- REQUIREMENT: Please repeat the data exactly. Any picture in it stays out.

[Saved entries]
[Start of Attachment]
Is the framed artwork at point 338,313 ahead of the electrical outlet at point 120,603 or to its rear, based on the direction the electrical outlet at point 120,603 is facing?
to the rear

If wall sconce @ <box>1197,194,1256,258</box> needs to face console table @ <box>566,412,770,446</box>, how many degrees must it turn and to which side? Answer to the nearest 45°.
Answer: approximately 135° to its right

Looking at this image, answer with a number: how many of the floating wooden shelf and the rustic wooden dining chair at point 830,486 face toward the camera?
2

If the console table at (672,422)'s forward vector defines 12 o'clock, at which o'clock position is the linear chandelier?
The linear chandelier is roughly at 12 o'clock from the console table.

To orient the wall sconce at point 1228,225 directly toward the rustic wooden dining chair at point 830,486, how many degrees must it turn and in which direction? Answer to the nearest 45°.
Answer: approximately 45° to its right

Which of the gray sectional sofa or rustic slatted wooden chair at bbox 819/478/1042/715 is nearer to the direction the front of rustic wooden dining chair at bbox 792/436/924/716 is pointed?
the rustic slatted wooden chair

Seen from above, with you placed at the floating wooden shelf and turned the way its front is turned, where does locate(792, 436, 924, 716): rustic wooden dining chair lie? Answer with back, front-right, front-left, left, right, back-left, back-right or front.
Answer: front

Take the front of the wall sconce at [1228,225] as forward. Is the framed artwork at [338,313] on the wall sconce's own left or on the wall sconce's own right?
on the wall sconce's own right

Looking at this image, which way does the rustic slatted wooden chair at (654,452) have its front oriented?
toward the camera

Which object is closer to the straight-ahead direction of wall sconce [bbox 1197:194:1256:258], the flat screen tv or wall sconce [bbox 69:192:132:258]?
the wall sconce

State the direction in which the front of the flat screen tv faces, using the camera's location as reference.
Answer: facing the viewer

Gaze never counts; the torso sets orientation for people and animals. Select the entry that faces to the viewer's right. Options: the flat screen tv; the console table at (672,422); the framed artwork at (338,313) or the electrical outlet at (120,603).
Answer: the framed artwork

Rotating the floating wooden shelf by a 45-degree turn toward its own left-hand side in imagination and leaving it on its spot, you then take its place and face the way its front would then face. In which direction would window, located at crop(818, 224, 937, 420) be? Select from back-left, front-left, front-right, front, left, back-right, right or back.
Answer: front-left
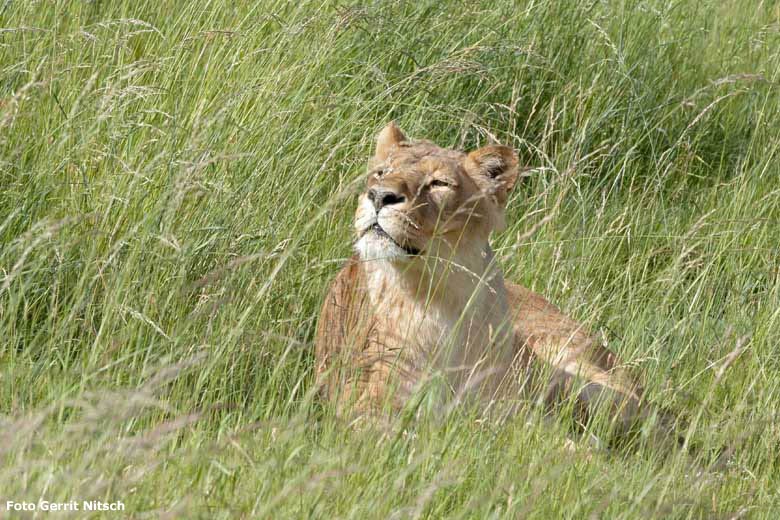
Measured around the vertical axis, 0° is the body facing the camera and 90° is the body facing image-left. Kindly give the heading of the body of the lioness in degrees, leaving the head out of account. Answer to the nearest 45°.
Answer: approximately 45°
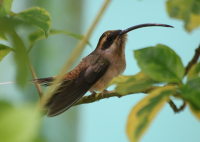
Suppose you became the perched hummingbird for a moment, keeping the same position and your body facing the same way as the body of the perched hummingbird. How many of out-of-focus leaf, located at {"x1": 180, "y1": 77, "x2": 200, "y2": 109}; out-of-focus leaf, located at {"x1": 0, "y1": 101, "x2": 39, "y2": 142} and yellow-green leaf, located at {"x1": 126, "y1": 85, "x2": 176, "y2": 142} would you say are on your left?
0

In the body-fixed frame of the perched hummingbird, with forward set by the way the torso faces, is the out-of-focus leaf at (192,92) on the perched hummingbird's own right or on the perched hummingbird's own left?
on the perched hummingbird's own right

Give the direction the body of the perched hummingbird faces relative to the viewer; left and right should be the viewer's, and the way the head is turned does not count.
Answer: facing to the right of the viewer
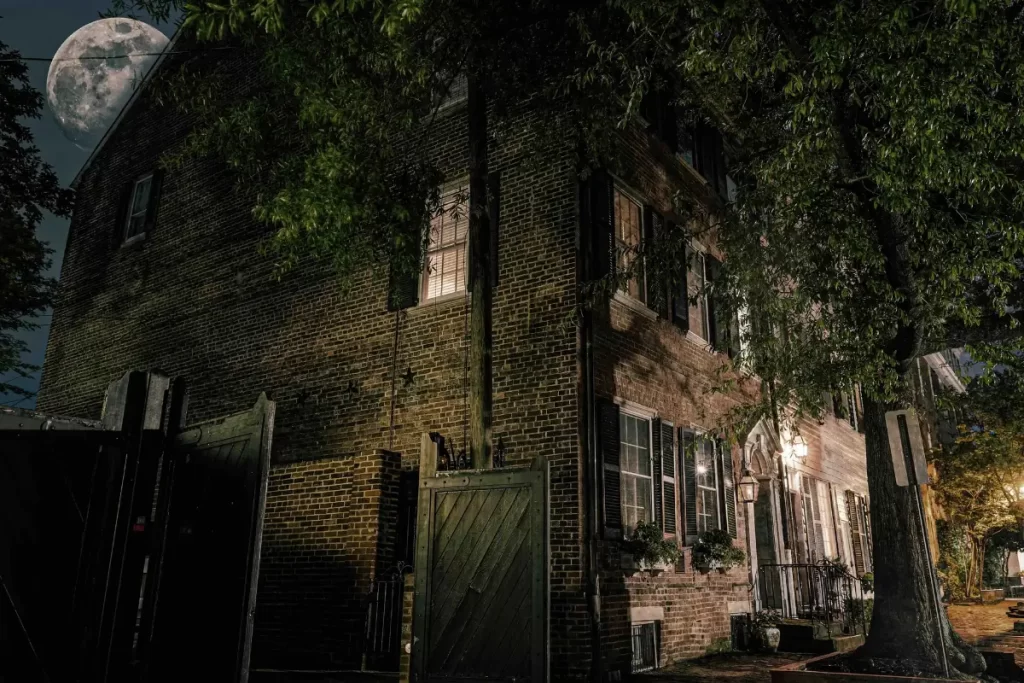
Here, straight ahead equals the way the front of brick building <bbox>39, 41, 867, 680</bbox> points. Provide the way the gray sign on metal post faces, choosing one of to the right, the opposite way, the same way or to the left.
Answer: to the right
[End of Attachment]
- YOUR SOLUTION:
Is the framed artwork at point 338,313 ahead of the electrical outlet at point 120,603 or to its rear, based on the direction the electrical outlet at point 120,603 is facing?
to the rear

If wall sconce @ <box>1197,194,1256,258</box> needs to face console table @ <box>566,412,770,446</box>, how many degrees must it turn and to which side? Answer to the nearest 45°.
Answer: approximately 135° to its right

Looking at this image, answer with a number: how many of the floating wooden shelf and the rustic wooden dining chair at point 830,486 face toward the camera?
2

If the console table at (672,422)'s forward vector defines 12 o'clock, at which o'clock position is the linear chandelier?
The linear chandelier is roughly at 12 o'clock from the console table.

To orient the wall sconce at point 1228,225 directly toward the rustic wooden dining chair at point 830,486, how many degrees must it turn and in which direction? Answer to the nearest 45°.
Answer: approximately 45° to its right

Which of the gray sectional sofa or rustic slatted wooden chair at bbox 819/478/1042/715 is nearer to the direction the front of rustic wooden dining chair at bbox 792/436/924/716 is pointed?
the rustic slatted wooden chair

Seen from above, with you placed at the floating wooden shelf and turned the way its front is turned, where does locate(792, 436, 924, 716): rustic wooden dining chair lie? Answer with back, front-right, front-left, left, right, back-left, back-right or front.
Answer: front

Take the front of the wall sconce at [1228,225] as forward. Is the framed artwork at [338,313] on the wall sconce's own left or on the wall sconce's own right?
on the wall sconce's own right

Looking at this image, which way does the rustic slatted wooden chair at (654,452) have its front oriented?
toward the camera

Which object is closer to the straight-ahead direction of wall sconce [bbox 1197:194:1256:258], the flat screen tv or wall sconce [bbox 69:192:132:258]?
the wall sconce

State the direction in which the front of the flat screen tv faces, using the camera's location as reference.
Answer: facing the viewer

Gaze never counts; the torso sets orientation for people and animals. Select the entry that faces to the viewer's right. Options: the flat screen tv; the console table at (672,422); the framed artwork at (338,313) or the electrical outlet at (120,603).
Answer: the framed artwork

Rotating the floating wooden shelf by a 45-degree turn toward its own left-hand side in imagination and leaving it on its spot, you then take its place and face the way its front would then face. In which direction would window, located at crop(818, 224, 937, 420) be? Select from back-left, front-left, front-right, front, left, back-right, right or back.
Answer: front-left
Measured around the vertical axis, 0° is the body facing the camera and 90° is the body facing image-left. Kindly give the heading of the body of the lioness in degrees, leaving the head out of account. Answer to the nearest 45°.
Answer: approximately 45°
Suppose you became the perched hummingbird for a moment, keeping the same position and your body facing the same way as the body of the perched hummingbird. How many of out-of-focus leaf, located at {"x1": 180, "y1": 77, "x2": 200, "y2": 109}; out-of-focus leaf, located at {"x1": 0, "y1": 101, "x2": 39, "y2": 142} and yellow-green leaf, located at {"x1": 126, "y1": 85, "x2": 176, "y2": 142} would you say are on your left?
0

In the body-fixed frame of the perched hummingbird, with forward set by the way the torso faces, is the out-of-focus leaf at (192,92) on the perched hummingbird's own right or on the perched hummingbird's own left?
on the perched hummingbird's own right

Give the direction the body of the perched hummingbird faces relative to the viewer; left and right should be the viewer's, and the way the head is turned does not count.
Answer: facing to the right of the viewer
Here, straight ahead equals the way the front of brick building <bbox>39, 41, 867, 680</bbox> points. Provide the way the gray sign on metal post faces, choosing one of to the right, the opposite way, the same way or to the left.
Answer: to the right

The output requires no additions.